--- Directions for this task ---
Could you put these lines into a JSON list of strings, one string per line, skipping the blank lines and leaving out the pictures?

(Dataset entries)
____

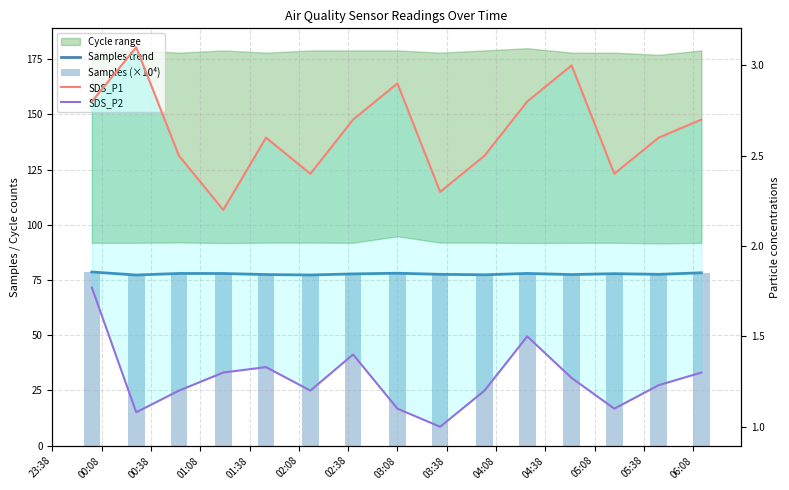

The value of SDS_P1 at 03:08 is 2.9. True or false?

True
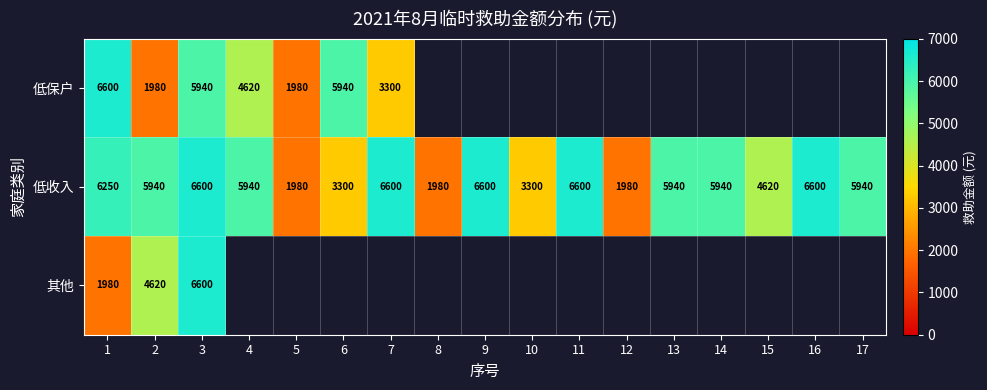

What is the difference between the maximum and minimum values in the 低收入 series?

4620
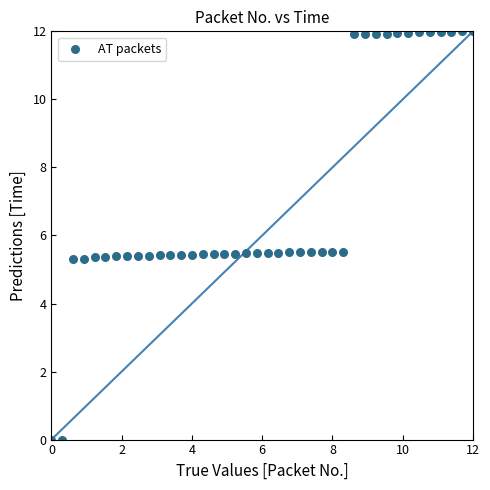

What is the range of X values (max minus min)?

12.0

____

--- Solution to the problem ---
[
  "The value of SDS_P1 at 03:08 is 2.9. True or false?",
  "True",
  "What is the difference between the maximum and minimum values in the 低收入 series?",
  "4620",
  "What is the range of X values (max minus min)?",
  "12.0"
]